◆ **TASK OBJECTIVE**: Each line of the data below must be reproduced without any change.

◆ **DATA EXTRACT**:
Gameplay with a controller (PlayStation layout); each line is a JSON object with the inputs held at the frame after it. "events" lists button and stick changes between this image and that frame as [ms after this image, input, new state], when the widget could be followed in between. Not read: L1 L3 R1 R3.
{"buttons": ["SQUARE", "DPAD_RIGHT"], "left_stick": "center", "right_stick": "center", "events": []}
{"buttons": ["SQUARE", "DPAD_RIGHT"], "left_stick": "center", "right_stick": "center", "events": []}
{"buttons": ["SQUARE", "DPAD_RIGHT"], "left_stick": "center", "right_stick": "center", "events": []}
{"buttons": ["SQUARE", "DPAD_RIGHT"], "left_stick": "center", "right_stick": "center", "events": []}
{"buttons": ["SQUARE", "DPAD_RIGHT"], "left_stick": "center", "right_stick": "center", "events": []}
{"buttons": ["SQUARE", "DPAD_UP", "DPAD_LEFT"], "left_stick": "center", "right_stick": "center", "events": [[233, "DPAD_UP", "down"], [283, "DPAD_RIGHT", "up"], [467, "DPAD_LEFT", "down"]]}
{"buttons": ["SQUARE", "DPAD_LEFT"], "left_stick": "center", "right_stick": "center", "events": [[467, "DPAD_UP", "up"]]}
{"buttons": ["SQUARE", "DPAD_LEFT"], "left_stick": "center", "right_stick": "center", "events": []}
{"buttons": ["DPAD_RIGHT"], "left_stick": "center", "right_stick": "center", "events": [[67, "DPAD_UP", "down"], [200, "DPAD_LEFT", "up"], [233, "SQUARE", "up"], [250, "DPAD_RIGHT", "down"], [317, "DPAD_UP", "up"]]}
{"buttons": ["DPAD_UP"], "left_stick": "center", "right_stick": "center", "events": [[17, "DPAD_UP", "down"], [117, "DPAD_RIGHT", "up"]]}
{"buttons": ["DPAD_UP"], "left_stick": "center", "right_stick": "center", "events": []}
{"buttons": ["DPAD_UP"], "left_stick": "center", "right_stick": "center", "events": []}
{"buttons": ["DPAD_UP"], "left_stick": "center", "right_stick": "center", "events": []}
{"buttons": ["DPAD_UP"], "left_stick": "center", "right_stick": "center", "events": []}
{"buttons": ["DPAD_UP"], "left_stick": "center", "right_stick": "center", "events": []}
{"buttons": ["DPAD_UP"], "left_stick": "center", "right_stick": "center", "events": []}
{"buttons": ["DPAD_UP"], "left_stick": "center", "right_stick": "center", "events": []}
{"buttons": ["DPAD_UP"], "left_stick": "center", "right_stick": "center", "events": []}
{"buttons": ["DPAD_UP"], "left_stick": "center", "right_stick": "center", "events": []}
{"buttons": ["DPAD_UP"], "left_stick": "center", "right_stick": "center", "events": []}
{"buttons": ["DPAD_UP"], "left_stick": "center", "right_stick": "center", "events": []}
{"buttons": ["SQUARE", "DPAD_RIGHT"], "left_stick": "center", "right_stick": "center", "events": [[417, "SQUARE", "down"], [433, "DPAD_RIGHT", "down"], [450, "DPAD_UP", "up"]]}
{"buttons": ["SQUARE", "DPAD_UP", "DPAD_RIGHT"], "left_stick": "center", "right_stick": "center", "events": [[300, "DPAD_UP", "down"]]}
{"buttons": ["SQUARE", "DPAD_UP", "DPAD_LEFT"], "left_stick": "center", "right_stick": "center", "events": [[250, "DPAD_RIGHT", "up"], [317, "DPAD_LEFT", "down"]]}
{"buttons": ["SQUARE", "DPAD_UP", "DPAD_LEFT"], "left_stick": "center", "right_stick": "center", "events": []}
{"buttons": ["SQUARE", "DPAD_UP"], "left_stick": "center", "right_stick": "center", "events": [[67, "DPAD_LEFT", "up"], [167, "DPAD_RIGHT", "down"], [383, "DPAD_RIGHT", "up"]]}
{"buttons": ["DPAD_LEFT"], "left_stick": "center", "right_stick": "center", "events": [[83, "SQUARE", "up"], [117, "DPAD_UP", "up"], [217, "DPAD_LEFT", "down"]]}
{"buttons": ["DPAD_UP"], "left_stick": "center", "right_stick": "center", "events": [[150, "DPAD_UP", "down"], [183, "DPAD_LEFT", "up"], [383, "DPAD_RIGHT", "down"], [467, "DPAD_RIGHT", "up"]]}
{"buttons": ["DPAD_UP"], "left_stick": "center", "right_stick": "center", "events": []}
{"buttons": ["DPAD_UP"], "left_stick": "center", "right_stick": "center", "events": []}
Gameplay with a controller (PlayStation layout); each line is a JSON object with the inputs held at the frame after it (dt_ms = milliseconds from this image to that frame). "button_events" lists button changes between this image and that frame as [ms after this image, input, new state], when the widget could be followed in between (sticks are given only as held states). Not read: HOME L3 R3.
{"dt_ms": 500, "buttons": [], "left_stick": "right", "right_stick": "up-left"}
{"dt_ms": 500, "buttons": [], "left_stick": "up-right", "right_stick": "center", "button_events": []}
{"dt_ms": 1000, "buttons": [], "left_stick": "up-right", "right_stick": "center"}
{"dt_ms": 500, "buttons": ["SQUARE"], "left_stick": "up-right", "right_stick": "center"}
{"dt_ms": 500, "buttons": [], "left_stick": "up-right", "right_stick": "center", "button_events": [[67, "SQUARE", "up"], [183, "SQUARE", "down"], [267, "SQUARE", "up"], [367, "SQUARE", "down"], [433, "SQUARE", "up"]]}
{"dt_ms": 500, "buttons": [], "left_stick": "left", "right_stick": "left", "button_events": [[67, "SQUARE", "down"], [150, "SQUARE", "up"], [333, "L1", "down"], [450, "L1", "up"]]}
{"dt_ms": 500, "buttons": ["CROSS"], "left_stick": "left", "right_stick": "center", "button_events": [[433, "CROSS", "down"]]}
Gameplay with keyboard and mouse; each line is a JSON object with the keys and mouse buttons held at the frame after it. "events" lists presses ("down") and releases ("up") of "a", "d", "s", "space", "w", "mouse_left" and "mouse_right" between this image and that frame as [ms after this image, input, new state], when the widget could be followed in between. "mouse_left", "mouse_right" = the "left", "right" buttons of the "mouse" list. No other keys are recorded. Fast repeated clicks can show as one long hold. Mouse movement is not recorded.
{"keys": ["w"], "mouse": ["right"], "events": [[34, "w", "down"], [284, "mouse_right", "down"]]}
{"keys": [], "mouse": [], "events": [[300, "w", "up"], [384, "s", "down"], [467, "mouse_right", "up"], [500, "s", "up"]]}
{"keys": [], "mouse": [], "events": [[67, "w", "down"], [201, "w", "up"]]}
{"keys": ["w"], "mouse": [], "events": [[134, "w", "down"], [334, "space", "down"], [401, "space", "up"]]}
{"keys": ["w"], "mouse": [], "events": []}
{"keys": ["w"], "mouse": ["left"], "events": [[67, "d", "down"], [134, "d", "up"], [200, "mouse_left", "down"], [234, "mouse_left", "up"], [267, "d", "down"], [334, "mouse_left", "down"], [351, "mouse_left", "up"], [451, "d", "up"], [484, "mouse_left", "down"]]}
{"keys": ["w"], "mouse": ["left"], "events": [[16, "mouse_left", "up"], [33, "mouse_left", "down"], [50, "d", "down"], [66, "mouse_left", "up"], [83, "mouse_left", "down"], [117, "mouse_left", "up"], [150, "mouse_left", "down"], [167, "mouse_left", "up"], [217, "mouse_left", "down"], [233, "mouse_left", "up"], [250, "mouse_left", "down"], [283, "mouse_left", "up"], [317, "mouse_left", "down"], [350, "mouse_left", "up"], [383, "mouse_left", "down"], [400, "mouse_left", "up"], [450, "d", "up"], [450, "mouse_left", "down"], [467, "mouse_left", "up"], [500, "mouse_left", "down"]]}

◆ **RESULT FOR THIS EXERCISE**:
Gameplay with a controller (PlayStation layout); each line is a JSON object with the inputs held at the frame after it. "events" lists button and stick changes between this image and that frame as [ms after this image, input, new state], when the widget could be followed in between. Not read: L1 L3 R1 R3.
{"buttons": ["SQUARE", "DPAD_RIGHT"], "left_stick": "center", "right_stick": "center", "events": []}
{"buttons": ["SQUARE", "DPAD_RIGHT"], "left_stick": "center", "right_stick": "center", "events": []}
{"buttons": ["SQUARE", "DPAD_RIGHT"], "left_stick": "center", "right_stick": "center", "events": []}
{"buttons": ["SQUARE", "DPAD_RIGHT"], "left_stick": "center", "right_stick": "center", "events": []}
{"buttons": ["SQUARE", "DPAD_RIGHT"], "left_stick": "center", "right_stick": "center", "events": []}
{"buttons": ["SQUARE", "DPAD_UP", "DPAD_LEFT"], "left_stick": "center", "right_stick": "center", "events": [[233, "DPAD_UP", "down"], [283, "DPAD_RIGHT", "up"], [467, "DPAD_LEFT", "down"]]}
{"buttons": ["SQUARE", "DPAD_LEFT"], "left_stick": "center", "right_stick": "center", "events": [[467, "DPAD_UP", "up"]]}
{"buttons": ["SQUARE", "DPAD_LEFT"], "left_stick": "center", "right_stick": "center", "events": []}
{"buttons": ["DPAD_RIGHT"], "left_stick": "center", "right_stick": "center", "events": [[67, "DPAD_UP", "down"], [200, "DPAD_LEFT", "up"], [233, "SQUARE", "up"], [250, "DPAD_RIGHT", "down"], [317, "DPAD_UP", "up"]]}
{"buttons": ["DPAD_UP"], "left_stick": "center", "right_stick": "center", "events": [[17, "DPAD_UP", "down"], [117, "DPAD_RIGHT", "up"]]}
{"buttons": ["DPAD_UP"], "left_stick": "center", "right_stick": "center", "events": []}
{"buttons": ["DPAD_UP"], "left_stick": "center", "right_stick": "center", "events": []}
{"buttons": ["DPAD_UP"], "left_stick": "center", "right_stick": "center", "events": []}
{"buttons": ["DPAD_UP"], "left_stick": "center", "right_stick": "center", "events": []}
{"buttons": ["DPAD_UP"], "left_stick": "center", "right_stick": "center", "events": []}
{"buttons": ["DPAD_UP"], "left_stick": "center", "right_stick": "center", "events": []}
{"buttons": ["DPAD_UP"], "left_stick": "center", "right_stick": "center", "events": []}
{"buttons": ["DPAD_UP"], "left_stick": "center", "right_stick": "center", "events": []}
{"buttons": ["DPAD_UP"], "left_stick": "center", "right_stick": "center", "events": []}
{"buttons": ["DPAD_UP"], "left_stick": "center", "right_stick": "center", "events": []}
{"buttons": ["DPAD_UP"], "left_stick": "center", "right_stick": "center", "events": []}
{"buttons": ["SQUARE", "DPAD_RIGHT"], "left_stick": "center", "right_stick": "center", "events": [[417, "SQUARE", "down"], [433, "DPAD_RIGHT", "down"], [450, "DPAD_UP", "up"]]}
{"buttons": ["SQUARE", "DPAD_UP", "DPAD_RIGHT"], "left_stick": "center", "right_stick": "center", "events": [[300, "DPAD_UP", "down"]]}
{"buttons": ["SQUARE", "DPAD_UP", "DPAD_LEFT"], "left_stick": "center", "right_stick": "center", "events": [[250, "DPAD_RIGHT", "up"], [317, "DPAD_LEFT", "down"]]}
{"buttons": ["SQUARE", "DPAD_UP", "DPAD_LEFT"], "left_stick": "center", "right_stick": "center", "events": []}
{"buttons": ["SQUARE", "DPAD_UP"], "left_stick": "center", "right_stick": "center", "events": [[67, "DPAD_LEFT", "up"], [167, "DPAD_RIGHT", "down"], [383, "DPAD_RIGHT", "up"]]}
{"buttons": ["DPAD_LEFT"], "left_stick": "center", "right_stick": "center", "events": [[83, "SQUARE", "up"], [117, "DPAD_UP", "up"], [217, "DPAD_LEFT", "down"]]}
{"buttons": ["DPAD_UP"], "left_stick": "center", "right_stick": "center", "events": [[150, "DPAD_UP", "down"], [183, "DPAD_LEFT", "up"], [383, "DPAD_RIGHT", "down"], [467, "DPAD_RIGHT", "up"]]}
{"buttons": ["DPAD_UP"], "left_stick": "center", "right_stick": "center", "events": []}
{"buttons": ["DPAD_UP"], "left_stick": "center", "right_stick": "center", "events": []}
Gameplay with a controller (PlayStation layout); each line is a JSON object with the inputs held at the frame after it (dt_ms = milliseconds from this image to that frame). "button_events" lists button changes between this image and that frame as [ms after this image, input, new state], when the widget could be followed in between (sticks are given only as held states). Not read: HOME L3 R3.
{"dt_ms": 500, "buttons": [], "left_stick": "right", "right_stick": "up-left"}
{"dt_ms": 500, "buttons": [], "left_stick": "up-right", "right_stick": "center", "button_events": []}
{"dt_ms": 1000, "buttons": [], "left_stick": "up-right", "right_stick": "center"}
{"dt_ms": 500, "buttons": ["SQUARE"], "left_stick": "up-right", "right_stick": "center"}
{"dt_ms": 500, "buttons": [], "left_stick": "up-right", "right_stick": "center", "button_events": [[67, "SQUARE", "up"], [183, "SQUARE", "down"], [267, "SQUARE", "up"], [367, "SQUARE", "down"], [433, "SQUARE", "up"]]}
{"dt_ms": 500, "buttons": [], "left_stick": "left", "right_stick": "left", "button_events": [[67, "SQUARE", "down"], [150, "SQUARE", "up"], [333, "L1", "down"], [450, "L1", "up"]]}
{"dt_ms": 500, "buttons": ["CROSS"], "left_stick": "left", "right_stick": "center", "button_events": [[433, "CROSS", "down"]]}
Gameplay with keyboard and mouse; each line is a JSON object with the keys and mouse buttons held at the frame after it. "events" lists presses ("down") and releases ("up") of "a", "d", "s", "space", "w", "mouse_left" and "mouse_right" between this image and that frame as [ms after this image, input, new state], when the widget could be followed in between. "mouse_left", "mouse_right" = the "left", "right" buttons of the "mouse" list. No other keys are recorded. Fast repeated clicks can show as one long hold. Mouse movement is not recorded.
{"keys": ["w"], "mouse": ["right"], "events": [[34, "w", "down"], [284, "mouse_right", "down"]]}
{"keys": [], "mouse": [], "events": [[300, "w", "up"], [384, "s", "down"], [467, "mouse_right", "up"], [500, "s", "up"]]}
{"keys": [], "mouse": [], "events": [[67, "w", "down"], [201, "w", "up"]]}
{"keys": ["w"], "mouse": [], "events": [[134, "w", "down"], [334, "space", "down"], [401, "space", "up"]]}
{"keys": ["w"], "mouse": [], "events": []}
{"keys": ["w"], "mouse": ["left"], "events": [[67, "d", "down"], [134, "d", "up"], [200, "mouse_left", "down"], [234, "mouse_left", "up"], [267, "d", "down"], [334, "mouse_left", "down"], [351, "mouse_left", "up"], [451, "d", "up"], [484, "mouse_left", "down"]]}
{"keys": ["w"], "mouse": ["left"], "events": [[16, "mouse_left", "up"], [33, "mouse_left", "down"], [50, "d", "down"], [66, "mouse_left", "up"], [83, "mouse_left", "down"], [117, "mouse_left", "up"], [150, "mouse_left", "down"], [167, "mouse_left", "up"], [217, "mouse_left", "down"], [233, "mouse_left", "up"], [250, "mouse_left", "down"], [283, "mouse_left", "up"], [317, "mouse_left", "down"], [350, "mouse_left", "up"], [383, "mouse_left", "down"], [400, "mouse_left", "up"], [450, "d", "up"], [450, "mouse_left", "down"], [467, "mouse_left", "up"], [500, "mouse_left", "down"]]}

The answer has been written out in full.